What general points are there to make? One is the obvious role of accident, although to interpret Goethe and Pasteur, accident tends to favour only those who have the attitude of mind to take advantage of it. The creative process involves the choice of significant features from numbers of facts, and I have tried to indicate the conscious part of this process in the present connection. It is also a demonstration of the oblique nature of attainment of unpredictable objectives. The initial conscious objective, the synthesis of useful corticoids, was not achieved, but the need generated in that area was transferred to a new but related area. The requirement was to simplify synthesis, and a logical analysis of the situation led to a selection of literature results culminating in the metal-ammonia procedure. This in turn had much more general application, including at least one initially unexpected impact back in the steroid field due to its stereospecificity.
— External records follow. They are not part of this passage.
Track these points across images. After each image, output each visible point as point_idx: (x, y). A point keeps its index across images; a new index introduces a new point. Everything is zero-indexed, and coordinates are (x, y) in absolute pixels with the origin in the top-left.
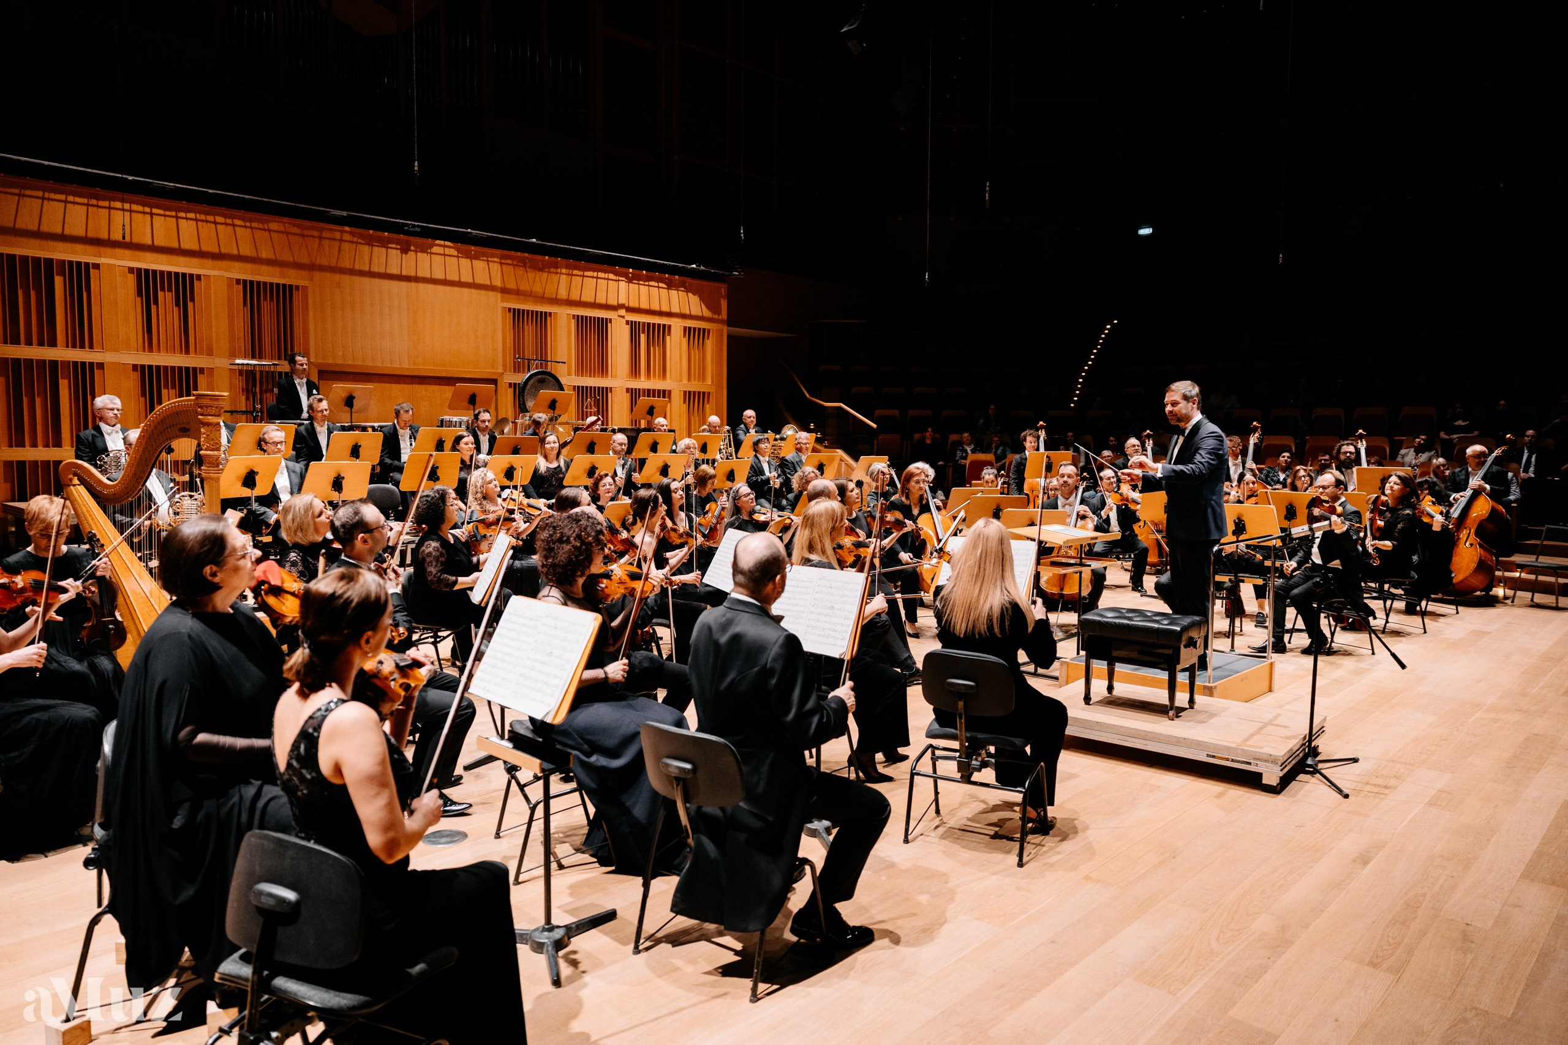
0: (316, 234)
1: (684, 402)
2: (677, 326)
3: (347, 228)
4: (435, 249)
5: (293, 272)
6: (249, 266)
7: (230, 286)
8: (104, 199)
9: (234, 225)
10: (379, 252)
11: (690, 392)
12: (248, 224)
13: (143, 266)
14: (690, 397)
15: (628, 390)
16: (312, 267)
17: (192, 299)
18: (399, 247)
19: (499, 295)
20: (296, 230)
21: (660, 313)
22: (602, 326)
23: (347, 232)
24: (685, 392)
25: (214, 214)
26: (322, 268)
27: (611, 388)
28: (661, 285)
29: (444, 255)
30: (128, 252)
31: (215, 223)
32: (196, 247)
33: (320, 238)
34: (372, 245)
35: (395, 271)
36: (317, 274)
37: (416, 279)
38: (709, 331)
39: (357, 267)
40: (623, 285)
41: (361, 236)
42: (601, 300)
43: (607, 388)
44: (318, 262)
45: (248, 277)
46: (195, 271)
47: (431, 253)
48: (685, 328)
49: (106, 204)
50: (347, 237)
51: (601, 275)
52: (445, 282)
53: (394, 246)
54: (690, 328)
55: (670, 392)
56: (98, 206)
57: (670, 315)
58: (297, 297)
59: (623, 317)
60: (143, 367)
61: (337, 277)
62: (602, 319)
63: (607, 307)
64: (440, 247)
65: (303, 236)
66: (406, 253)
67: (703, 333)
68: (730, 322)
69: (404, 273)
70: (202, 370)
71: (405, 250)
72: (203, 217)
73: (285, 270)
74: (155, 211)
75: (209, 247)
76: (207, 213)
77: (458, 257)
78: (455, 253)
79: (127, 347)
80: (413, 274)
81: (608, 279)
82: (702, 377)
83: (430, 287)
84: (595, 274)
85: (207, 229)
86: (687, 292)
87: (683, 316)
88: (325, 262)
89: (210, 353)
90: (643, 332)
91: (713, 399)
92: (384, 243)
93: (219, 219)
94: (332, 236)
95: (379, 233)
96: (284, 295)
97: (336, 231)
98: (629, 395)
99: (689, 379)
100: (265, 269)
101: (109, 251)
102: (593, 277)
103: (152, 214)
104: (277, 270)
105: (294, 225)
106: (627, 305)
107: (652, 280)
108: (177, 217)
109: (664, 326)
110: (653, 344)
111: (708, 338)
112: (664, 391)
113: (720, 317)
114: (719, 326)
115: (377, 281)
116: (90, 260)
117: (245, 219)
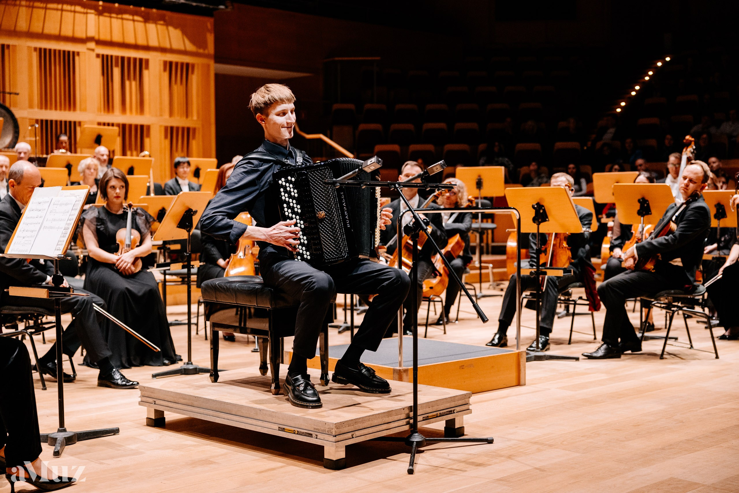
1: (166, 137)
2: (156, 60)
11: (172, 128)
14: (171, 132)
21: (136, 47)
22: (68, 59)
24: (166, 128)
27: (80, 123)
28: (136, 18)
38: (193, 66)
40: (92, 17)
42: (67, 32)
43: (75, 122)
48: (165, 63)
54: (171, 63)
55: (148, 127)
57: (147, 48)
59: (93, 50)
62: (69, 52)
63: (74, 40)
67: (187, 68)
68: (219, 58)
81: (75, 12)
82: (187, 114)
86: (167, 25)
87: (163, 50)
90: (117, 66)
91: (199, 135)
99: (171, 114)
106: (97, 38)
107: (126, 13)
109: (141, 60)
110: (129, 78)
111: (193, 72)
112: (142, 126)
113: (206, 52)
114: (204, 61)
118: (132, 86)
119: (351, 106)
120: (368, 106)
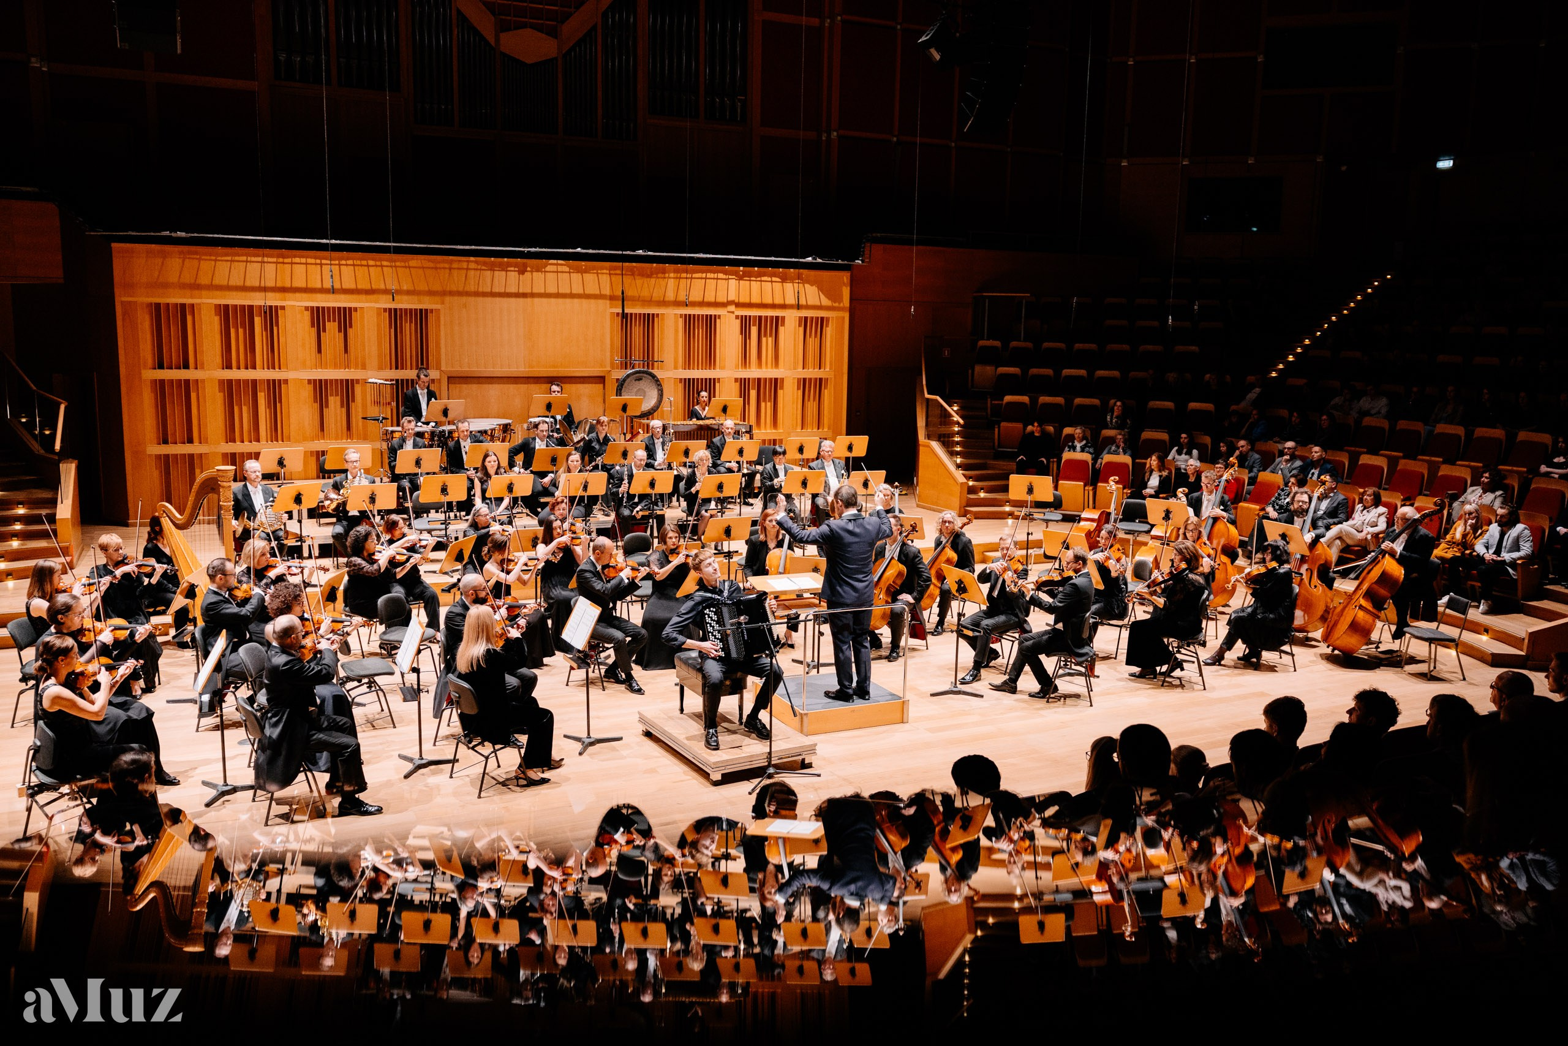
0: (447, 266)
1: (798, 389)
2: (791, 317)
3: (472, 259)
4: (549, 268)
5: (427, 298)
6: (392, 297)
7: (379, 314)
8: (288, 258)
9: (382, 266)
10: (500, 275)
11: (804, 380)
12: (393, 264)
13: (315, 304)
14: (804, 383)
15: (736, 380)
16: (444, 293)
17: (351, 326)
18: (517, 269)
19: (608, 302)
20: (432, 265)
21: (773, 306)
22: (710, 322)
23: (472, 261)
24: (799, 380)
25: (366, 260)
26: (451, 293)
27: (719, 379)
28: (774, 279)
29: (557, 272)
30: (304, 295)
31: (368, 266)
32: (353, 286)
33: (450, 269)
34: (494, 270)
35: (513, 289)
36: (448, 299)
37: (532, 295)
39: (480, 290)
40: (733, 283)
41: (485, 264)
42: (710, 298)
43: (714, 379)
44: (448, 289)
45: (393, 306)
46: (353, 305)
47: (545, 272)
48: (800, 318)
49: (289, 260)
50: (472, 265)
51: (709, 275)
52: (558, 295)
53: (512, 269)
54: (806, 318)
55: (782, 380)
56: (283, 263)
57: (784, 306)
58: (431, 318)
59: (733, 312)
60: (315, 381)
61: (464, 299)
62: (711, 316)
63: (716, 304)
64: (552, 266)
65: (436, 268)
66: (523, 274)
67: (822, 322)
68: (852, 310)
69: (521, 291)
70: (358, 381)
71: (522, 272)
72: (358, 262)
73: (422, 297)
74: (324, 261)
75: (363, 285)
76: (361, 259)
77: (570, 272)
78: (567, 269)
79: (304, 366)
80: (529, 291)
81: (717, 279)
82: (820, 366)
83: (544, 300)
84: (704, 275)
85: (362, 272)
86: (803, 283)
87: (799, 307)
88: (454, 288)
89: (364, 367)
90: (754, 325)
91: (831, 386)
92: (504, 268)
93: (371, 263)
94: (460, 266)
95: (500, 260)
96: (421, 317)
97: (464, 262)
98: (738, 384)
99: (804, 367)
100: (406, 298)
101: (290, 295)
102: (702, 278)
103: (321, 264)
104: (415, 298)
105: (430, 262)
106: (737, 301)
107: (764, 275)
108: (339, 265)
109: (777, 317)
110: (765, 335)
111: (827, 326)
112: (776, 380)
113: (842, 305)
114: (840, 314)
115: (498, 299)
116: (279, 303)
117: (391, 261)
118: (768, 342)
119: (997, 343)
120: (1014, 344)
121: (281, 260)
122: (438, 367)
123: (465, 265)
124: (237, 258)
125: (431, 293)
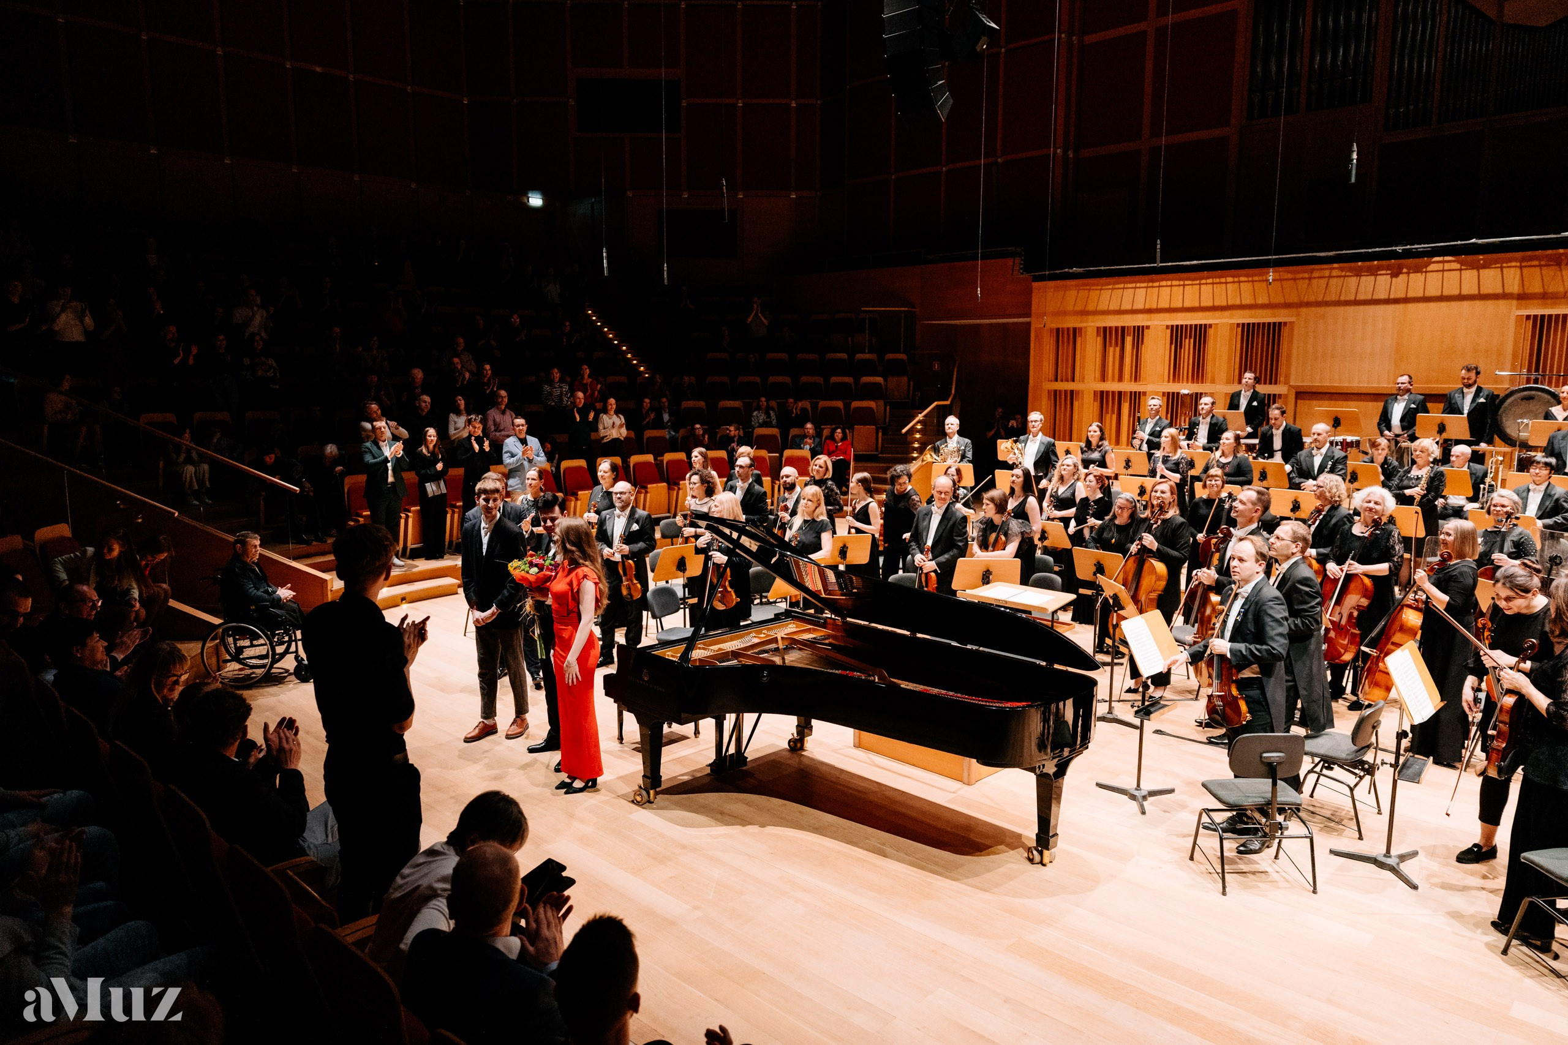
0: (1306, 275)
3: (1335, 265)
4: (1432, 267)
5: (1283, 311)
6: (1247, 312)
7: (1231, 329)
10: (1367, 281)
12: (1250, 279)
13: (1175, 323)
16: (1300, 305)
17: (1205, 343)
18: (1389, 272)
19: (1514, 302)
20: (1289, 276)
23: (1336, 268)
26: (1308, 304)
29: (1444, 270)
30: (1167, 315)
31: (1226, 283)
33: (1310, 279)
34: (1361, 276)
35: (1382, 295)
36: (1304, 310)
37: (1406, 300)
39: (1343, 298)
41: (1350, 270)
44: (1305, 300)
45: (1246, 321)
46: (1209, 322)
49: (1157, 284)
50: (1335, 273)
52: (1442, 299)
53: (1384, 272)
58: (1285, 332)
61: (1323, 310)
64: (1436, 264)
65: (1294, 279)
66: (1397, 276)
69: (1392, 296)
71: (1395, 275)
72: (1218, 280)
73: (1276, 311)
75: (1221, 302)
77: (1461, 270)
78: (1458, 266)
79: (1161, 380)
80: (1403, 296)
83: (1420, 305)
85: (1220, 289)
88: (1312, 298)
89: (1213, 381)
92: (1373, 272)
93: (1230, 279)
94: (1322, 275)
95: (1368, 263)
96: (1274, 331)
97: (1325, 270)
100: (1260, 312)
101: (1155, 316)
104: (1270, 311)
105: (1289, 272)
108: (1200, 284)
115: (1361, 308)
116: (1145, 324)
117: (1247, 276)
121: (1150, 284)
122: (1287, 382)
123: (1327, 273)
124: (1117, 286)
125: (1287, 306)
The high oral activity in the progestational series of the new nucleus was accidental, although Ehrenstein's work was a good indicator of probable high activity. The fact that I was not encouraged initially to pursue this line of work is an indication of how difficult it was to foresee developments. No patents were taken out initially on 19-norsteroids chiefly because it appeared that they were likely to be much more expensive than the 19-Me series. Probably universities should be better organized to take advantage, materially, of breakthroughs of this type.
However, accidentally, I am pleased that, to quote a Chemical Society Christmas competition, the Birch Reduction ultimately became a birth reduction.